Coordenação Nacional de Lutas (Conlutas) é uma nova central, fundada no Conat (Congresso Nacional dos Trabalhadores) – que aconteceu de 5 a 7 de maio na cidade de Sumaré/SP. O Conat teve participação de mais de 3.500 pessoas, entre representantes de entidades sindicais, estudantis, camponesas e de juventude, além de oposições.
A Conlutas surgiu como uma entidade alternativa à capitulação da Central Única dos Trabalhadores (CUT) ao governo Lula, se propondo a atuar de maneira intransigente na defesa dos interesses e direitos dos trabalhadores da cidade e do campo e da juventude.
Mais de 20 anos depois do Conclat (Congresso das Classes Trabalhadoras), que fundou a CUT, as entidades que se organizam na Conlutas viram uma página da história da organização dos trabalhadores no Brasil.
A ruptura com a CUT se deu em função do alinhamento de seus dirigentes com o governo Lula. Já em 2004, após a CUT ter defendido a ‘reforma’ da Previdência do Planalto e se colocado contra os servidores públicos, um encontro sindical em Luziânia (GO) começou a organizar as entidades que hoje compõem a central. No ano seguinte, novo encontro, durante o Fórum Social Mundial (em Porto Alegre/RS), criou a Coordenação Nacional de Lutas. O segundo encontro, realizado em agosto de 2006 em Brasília, convocou o congresso para maio do mesmo ano.
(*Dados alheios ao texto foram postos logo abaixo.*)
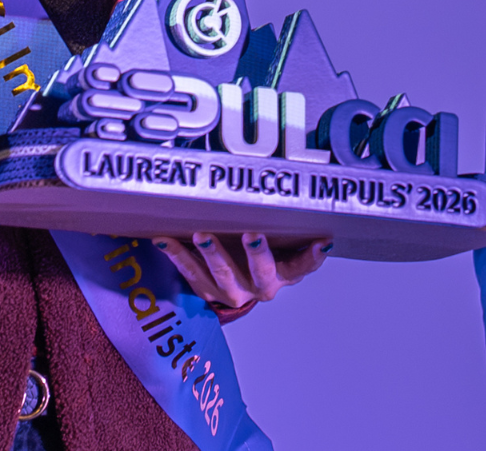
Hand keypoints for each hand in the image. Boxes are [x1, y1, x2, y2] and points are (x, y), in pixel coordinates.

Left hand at [151, 232, 330, 307]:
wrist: (237, 290)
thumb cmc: (261, 258)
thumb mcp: (281, 248)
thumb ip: (289, 231)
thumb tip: (301, 194)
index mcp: (283, 275)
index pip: (302, 267)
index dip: (312, 257)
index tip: (321, 242)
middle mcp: (260, 287)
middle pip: (261, 272)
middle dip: (257, 253)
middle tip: (252, 235)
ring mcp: (232, 291)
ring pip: (222, 274)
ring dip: (213, 253)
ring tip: (202, 235)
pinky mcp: (207, 291)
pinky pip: (190, 273)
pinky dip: (177, 255)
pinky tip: (164, 240)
A Conlutas é uma central autônoma e independente com relação a governos, empresários e partidos. Reúne trabalhadores formais e informais, movimentos sociais e de juventude. A direção da central é composta por uma coordenação de entidades, com a perspectiva de manter abertas as portas da entidade aos setores que vão se agregando e permitindo uma experiência com um modelo de direção que rompe com a tradicional eleição de pessoas para ocupar cargos.
Sintrajud é Conlutas
Os trabalhadores do Judiciário Federal no Estado de São Paulo participaram de todas as atividades da Conlutas antes de decidir pela adesão à nova central. Desde o encontro de Luziânia, a categoria acompanhou os debates e esteve presente nas mobilizações como a marcha contra as reformas neoliberais (2004), a campanha pela anulação da ‘reforma’ da Previdência e os encontros nacionais que discutiram a fundação da entidade.
Em abril de 2005, durante o 4º Congresso dos Trabalhadores do Judiciário Federal no Estado de São Paulo, a categoria decidiu que o Sintrajud tinha que se desfiliar da CUT e participar da Conlutas. Assim, os trabalhadores do Judiciário Federal no Estado participaram da marcha a Brasília pelo “Fora todos os corruptos” (2005) e do Conat. Em novembro de 2006, assembléia geral decidiu pela filiação do Sintrajud à Conlutas.